After sending an interrupt, the traceback is:

  File "/root/.pyenv/versions/3.6.8/lib/python3.6/site-packages/mmdet/apis/train.py", line 170, in train_detector
    runner.run(data_loaders, cfg.workflow)
  File "/root/.pyenv/versions/3.6.8/lib/python3.6/site-packages/mmcv/runner/epoch_based_runner.py", line 127, in run
    epoch_runner(data_loaders[i], **kwargs)
  File "/root/.pyenv/versions/3.6.8/lib/python3.6/site-packages/mmcv/runner/epoch_based_runner.py", line 47, in train
    for i, data_batch in enumerate(self.data_loader):
  File "/root/.pyenv/versions/3.6.8/lib/python3.6/site-packages/torch/utils/data/dataloader.py", line 521, in __next__
    data = self._next_data()
  File "/root/.pyenv/versions/3.6.8/lib/python3.6/site-packages/torch/utils/data/dataloader.py", line 1186, in _next_data
    idx, data = self._get_data()
  File "/root/.pyenv/versions/3.6.8/lib/python3.6/site-packages/torch/utils/data/dataloader.py", line 1152, in _get_data
    success, data = self._try_get_data()
  File "/root/.pyenv/versions/3.6.8/lib/python3.6/site-packages/torch/utils/data/dataloader.py", line 990, in _try_get_data
    data = self._data_queue.get(timeout=timeout)
  File "/root/.pyenv/versions/3.6.8/lib/python3.6/multiprocessing/queues.py", line 104, in get
    if not self._poll(timeout):
  File "/root/.pyenv/versions/3.6.8/lib/python3.6/multiprocessing/connection.py", line 257, in poll
    return self._poll(timeout)
  File "/root/.pyenv/versions/3.6.8/lib/python3.6/multiprocessing/connection.py", line 414, in _poll
    r = wait([self], timeout)
  File "/root/.pyenv/versions/3.6.8/lib/python3.6/multiprocessing/connection.py", line 911, in wait
    ready = selector.select(timeout)
  File "/root/.pyenv/versions/3.6.8/lib/python3.6/selectors.py", line 376, in select
    fd_event_list = self._poll.poll(timeout)
KeyboardInterrupt

Anyone has any idea? @wayi @AndreaSottana @ptrblck

wayi · September 22, 2021, 8:10am

Looks like uneven inputs for me.

Can you add no_sync context manager to disable allreduce in DDP?
https://pytorch.org/docs/stable/_modules/torch/nn/parallel/distributed.html#DistributedDataParallel.no_sync

This way you shouldn’t have any gradient synchronization, and you can check if this issue still occurs.

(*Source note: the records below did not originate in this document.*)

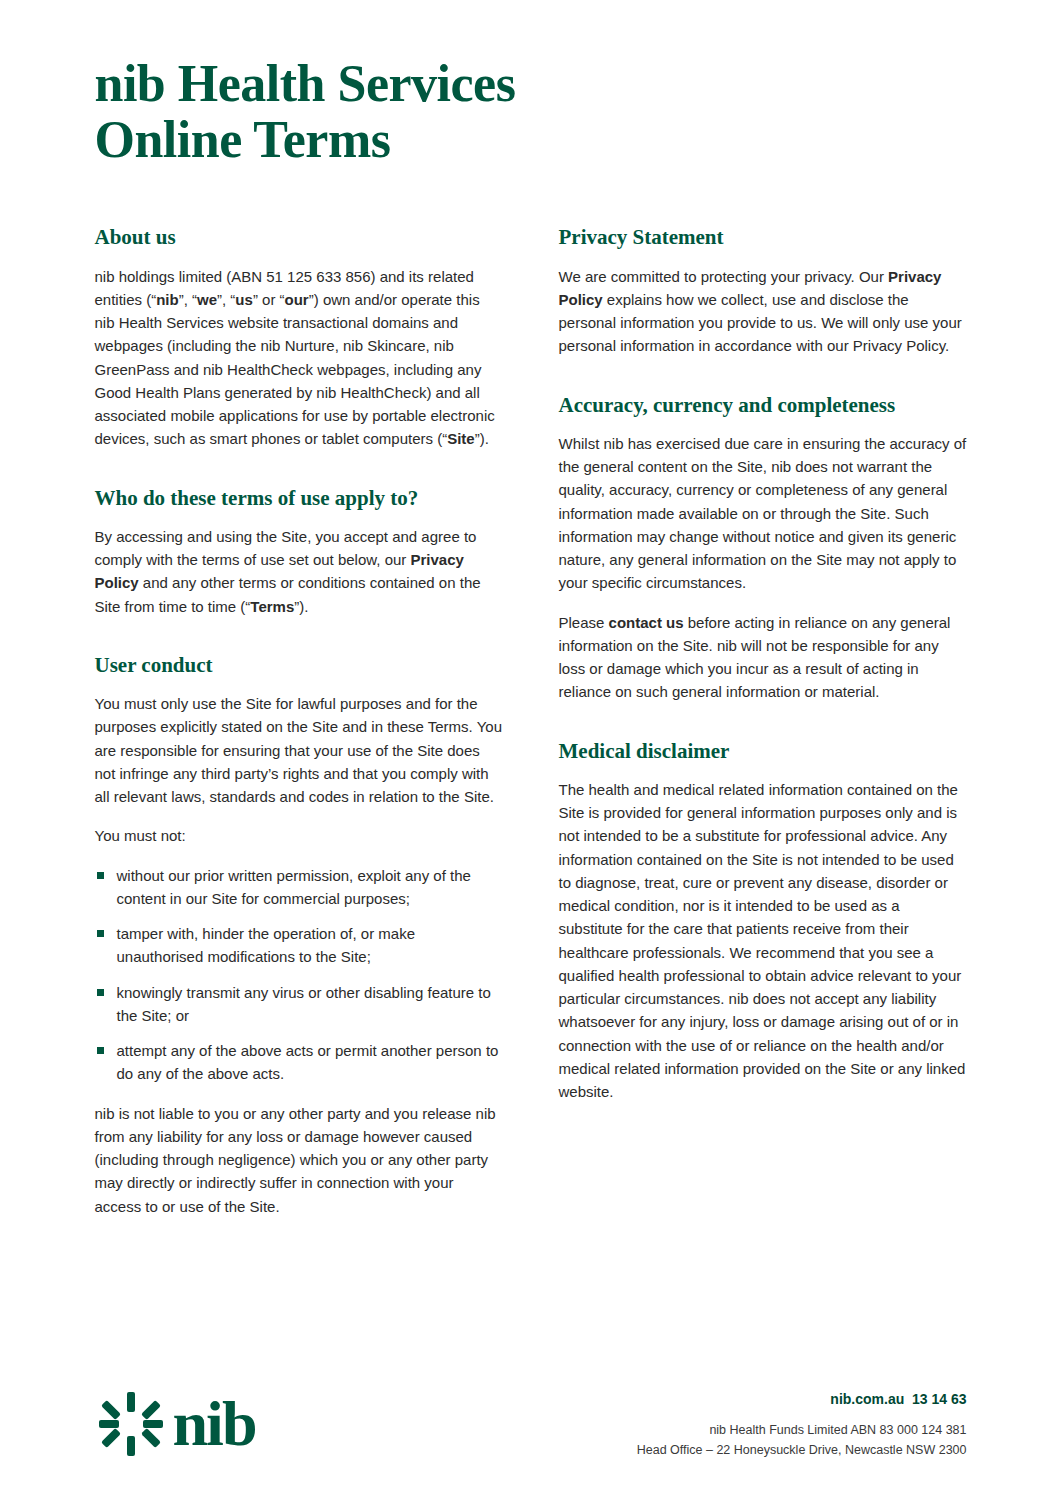nib Health Services
Online Terms
About us
nib holdings limited (ABN 51 125 633 856) and its related entities (“nib”, “we”, “us” or “our”) own and/or operate this nib Health Services website transactional domains and webpages (including the nib Nurture, nib Skincare, nib GreenPass and nib HealthCheck webpages, including any Good Health Plans generated by nib HealthCheck) and all associated mobile applications for use by portable electronic devices, such as smart phones or tablet computers (“Site”).
Who do these terms of use apply to?
By accessing and using the Site, you accept and agree to comply with the terms of use set out below, our Privacy Policy and any other terms or conditions contained on the Site from time to time (“Terms”).
User conduct
You must only use the Site for lawful purposes and for the purposes explicitly stated on the Site and in these Terms. You are responsible for ensuring that your use of the Site does not infringe any third party’s rights and that you comply with all relevant laws, standards and codes in relation to the Site.
You must not:
without our prior written permission, exploit any of the content in our Site for commercial purposes;
tamper with, hinder the operation of, or make unauthorised modifications to the Site;
knowingly transmit any virus or other disabling feature to the Site; or
attempt any of the above acts or permit another person to do any of the above acts.
nib is not liable to you or any other party and you release nib from any liability for any loss or damage however caused (including through negligence) which you or any other party may directly or indirectly suffer in connection with your access to or use of the Site.
Privacy Statement
We are committed to protecting your privacy. Our Privacy Policy explains how we collect, use and disclose the personal information you provide to us. We will only use your personal information in accordance with our Privacy Policy.
Accuracy, currency and completeness
Whilst nib has exercised due care in ensuring the accuracy of the general content on the Site, nib does not warrant the quality, accuracy, currency or completeness of any general information made available on or through the Site. Such information may change without notice and given its generic nature, any general information on the Site may not apply to your specific circumstances.
Please contact us before acting in reliance on any general information on the Site. nib will not be responsible for any loss or damage which you incur as a result of acting in reliance on such general information or material.
Medical disclaimer
The health and medical related information contained on the Site is provided for general information purposes only and is not intended to be a substitute for professional advice. Any information contained on the Site is not intended to be used to diagnose, treat, cure or prevent any disease, disorder or medical condition, nor is it intended to be used as a substitute for the care that patients receive from their healthcare professionals. We recommend that you see a qualified health professional to obtain advice relevant to your particular circumstances. nib does not accept any liability whatsoever for any injury, loss or damage arising out of or in connection with the use of or reliance on the health and/or medical related information provided on the Site or any linked website.
nib
nib.com.au 13 14 63
nib Health Funds Limited ABN 83 000 124 381
Head Office – 22 Honeysuckle Drive, Newcastle NSW 2300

wayi · September 28, 2021, 7:33pm

Another suggestion is enabling debug mode by:
os.environ["TORCH_DISTRIBUTED_DEBUG"] = "DETAIL"

111414 · June 17, 2022, 11:43am

Hi, I encounter a similar problem. Does yours be fixed?

Will_Chi · May 25, 2023, 7:06am

Hi @fanl , I also met this issue. Have you addressed it? I really look forward to your help!

fanl · May 26, 2023, 5:16am

It is a very complicated problem. For me, the issue disappeared when I abandoned VSCode in the server, but it may not be the real cause. Hope it helps.

Will_Chi · May 26, 2023, 7:38am

Very thanks for your reply! I am also using the server through VSCode. Let me have a try.

trancelestial · January 29, 2025, 10:32pm

I have the same exact issue happening. Has anyone figured out how to solve this problem?